What is needed: Using the records below, repeat exactly the lines from the one holding "many to be the premier bankruptcy law firm" through the one holding "website, at", both ends included, and no others.

________________

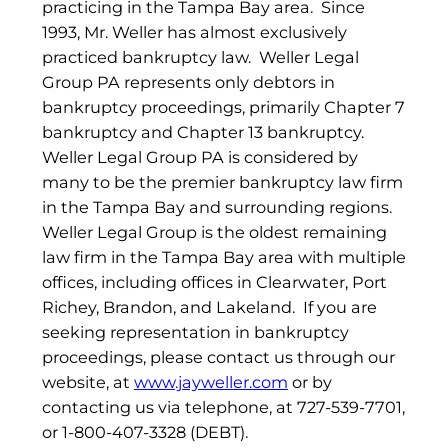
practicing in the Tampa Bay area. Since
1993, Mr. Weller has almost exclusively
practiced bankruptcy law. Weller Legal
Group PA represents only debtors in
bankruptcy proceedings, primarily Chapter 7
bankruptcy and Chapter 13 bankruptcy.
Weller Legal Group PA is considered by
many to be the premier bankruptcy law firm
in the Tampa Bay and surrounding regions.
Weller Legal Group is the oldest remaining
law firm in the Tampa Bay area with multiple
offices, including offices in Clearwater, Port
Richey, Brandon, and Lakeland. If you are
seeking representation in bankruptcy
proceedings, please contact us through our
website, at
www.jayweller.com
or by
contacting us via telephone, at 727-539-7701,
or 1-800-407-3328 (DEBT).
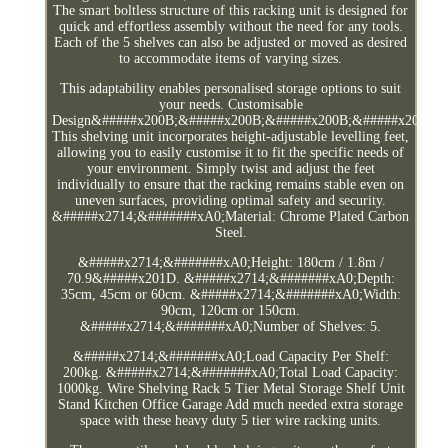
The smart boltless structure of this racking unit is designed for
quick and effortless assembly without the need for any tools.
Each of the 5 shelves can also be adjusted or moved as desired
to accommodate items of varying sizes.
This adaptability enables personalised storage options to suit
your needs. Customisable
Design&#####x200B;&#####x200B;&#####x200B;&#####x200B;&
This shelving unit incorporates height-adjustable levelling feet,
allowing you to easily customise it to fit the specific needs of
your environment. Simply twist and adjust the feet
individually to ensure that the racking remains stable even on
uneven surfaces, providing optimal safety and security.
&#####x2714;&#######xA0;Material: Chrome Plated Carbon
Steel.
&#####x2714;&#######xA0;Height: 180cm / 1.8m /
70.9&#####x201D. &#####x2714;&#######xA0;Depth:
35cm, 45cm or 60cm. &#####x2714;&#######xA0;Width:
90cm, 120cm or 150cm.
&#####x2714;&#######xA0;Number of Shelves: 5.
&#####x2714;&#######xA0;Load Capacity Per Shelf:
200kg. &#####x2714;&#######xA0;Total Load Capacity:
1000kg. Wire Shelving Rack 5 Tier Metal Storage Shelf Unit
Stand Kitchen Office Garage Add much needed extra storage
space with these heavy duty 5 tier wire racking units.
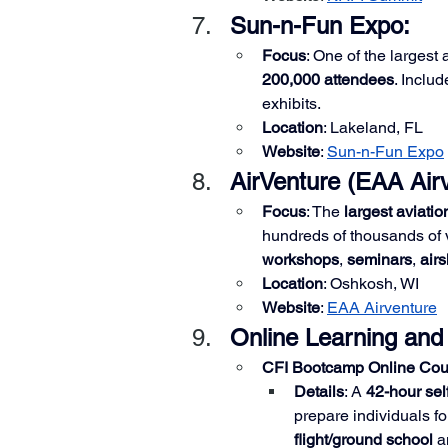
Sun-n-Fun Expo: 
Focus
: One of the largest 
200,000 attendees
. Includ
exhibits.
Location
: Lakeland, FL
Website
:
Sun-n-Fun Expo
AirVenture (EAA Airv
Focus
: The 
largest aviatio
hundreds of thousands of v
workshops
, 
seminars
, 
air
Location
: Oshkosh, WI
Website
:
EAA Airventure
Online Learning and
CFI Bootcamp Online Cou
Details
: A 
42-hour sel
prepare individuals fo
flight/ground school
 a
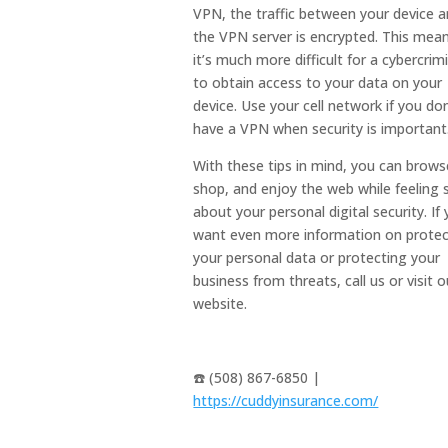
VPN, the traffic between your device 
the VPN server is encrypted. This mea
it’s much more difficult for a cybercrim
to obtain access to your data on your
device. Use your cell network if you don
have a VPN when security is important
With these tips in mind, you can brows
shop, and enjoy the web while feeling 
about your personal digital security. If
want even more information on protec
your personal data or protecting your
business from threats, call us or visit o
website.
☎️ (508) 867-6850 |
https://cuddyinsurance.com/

________________

Final answer:
many to be the premier bankruptcy law firm
in the Tampa Bay and surrounding regions.
Weller Legal Group is the oldest remaining
law firm in the Tampa Bay area with multiple
offices, including offices in Clearwater, Port
Richey, Brandon, and Lakeland. If you are
seeking representation in bankruptcy
proceedings, please contact us through our
website, at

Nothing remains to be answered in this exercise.